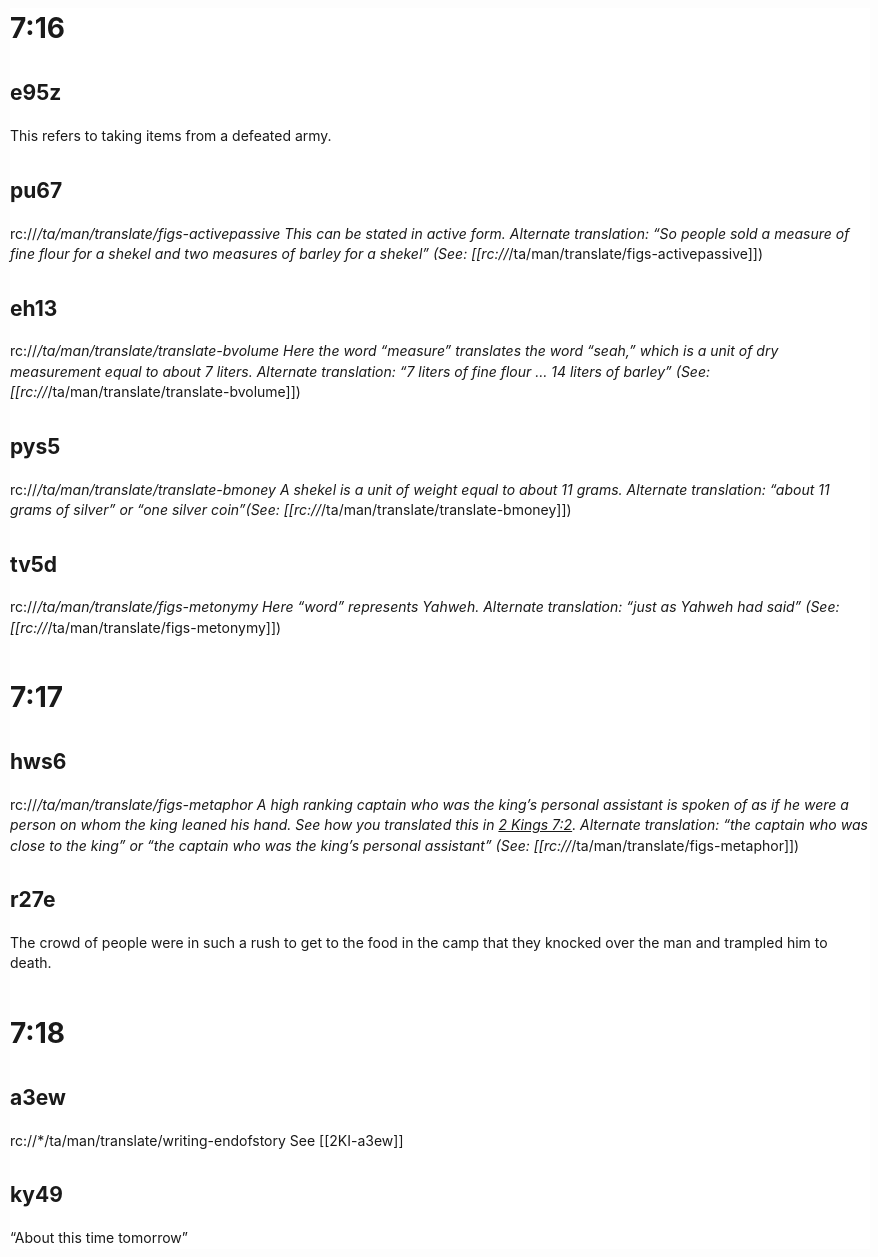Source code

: # 7:16
## e95z
This refers to taking items from a defeated army.

## pu67
rc://*/ta/man/translate/figs-activepassive
This can be stated in active form. Alternate translation: “So people sold a measure of fine flour for a shekel and two measures of barley for a shekel” (See: [[rc://*/ta/man/translate/figs-activepassive]])

## eh13
rc://*/ta/man/translate/translate-bvolume
Here the word “measure” translates the word “seah,” which is a unit of dry measurement equal to about 7 liters. Alternate translation: “7 liters of fine flour … 14 liters of barley” (See: [[rc://*/ta/man/translate/translate-bvolume]])

## pys5
rc://*/ta/man/translate/translate-bmoney
A shekel is a unit of weight equal to about 11 grams. Alternate translation: “about 11 grams of silver” or “one silver coin”(See: [[rc://*/ta/man/translate/translate-bmoney]])

## tv5d
rc://*/ta/man/translate/figs-metonymy
Here “word” represents Yahweh. Alternate translation: “just as Yahweh had said” (See: [[rc://*/ta/man/translate/figs-metonymy]])

# 7:17
## hws6
rc://*/ta/man/translate/figs-metaphor
A high ranking captain who was the king’s personal assistant is spoken of as if he were a person on whom the king leaned his hand. See how you translated this in [2 Kings 7:2](../07/02.md). Alternate translation: “the captain who was close to the king” or “the captain who was the king’s personal assistant” (See: [[rc://*/ta/man/translate/figs-metaphor]])

## r27e
The crowd of people were in such a rush to get to the food in the camp that they knocked over the man and trampled him to death.

# 7:18
## a3ew
rc://*/ta/man/translate/writing-endofstory
See [[2KI-a3ew]]
## ky49
“About this time tomorrow”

· · · ·

§ WHAT YOU ARE ASKED TO DO: Rewrite the lines of the listing above as a Markdown table with the columns "Row" and "Text", numbering each line and skipping blank lines. Leave the pictures out of your answer.

§ TASK ANSWER:
| Row | Text |
|---|---|
| 1 | Source code |
| 2 | : # 7:16 |
| 3 | ## e95z |
| 4 | This refers to taking items from a defeated army. |
| 5 | ## pu67 |
| 6 | rc://*/ta/man/translate/figs-activepassive |
| 7 | This can be stated in active form. Alternate translation: “So people sold a measure of fine flour for a shekel and two measures of barley for a shekel” (See: [[rc://*/ta/man/translate/figs-activepassive]]) |
| 8 | ## eh13 |
| 9 | rc://*/ta/man/translate/translate-bvolume |
| 10 | Here the word “measure” translates the word “seah,” which is a unit of dry measurement equal to about 7 liters. Alternate translation: “7 liters of fine flour … 14 liters of barley” (See: [[rc://*/ta/man/translate/translate-bvolume]]) |
| 11 | ## pys5 |
| 12 | rc://*/ta/man/translate/translate-bmoney |
| 13 | A shekel is a unit of weight equal to about 11 grams. Alternate translation: “about 11 grams of silver” or “one silver coin”(See: [[rc://*/ta/man/translate/translate-bmoney]]) |
| 14 | ## tv5d |
| 15 | rc://*/ta/man/translate/figs-metonymy |
| 16 | Here “word” represents Yahweh. Alternate translation: “just as Yahweh had said” (See: [[rc://*/ta/man/translate/figs-metonymy]]) |
| 17 | # 7:17 |
| 18 | ## hws6 |
| 19 | rc://*/ta/man/translate/figs-metaphor |
| 20 | A high ranking captain who was the king’s personal assistant is spoken of as if he were a person on whom the king leaned his hand. See how you translated this in [2 Kings 7:2](../07/02.md). Alternate translation: “the captain who was close to the king” or “the captain who was the king’s personal assistant” (See: [[rc://*/ta/man/translate/figs-metaphor]]) |
| 21 | ## r27e |
| 22 | The crowd of people were in such a rush to get to the food in the camp that they knocked over the man and trampled him to death. |
| 23 | # 7:18 |
| 24 | ## a3ew |
| 25 | rc://*/ta/man/translate/writing-endofstory |
| 26 | See [[2KI-a3ew]] |
| 27 | ## ky49 |
| 28 | “About this time tomorrow” |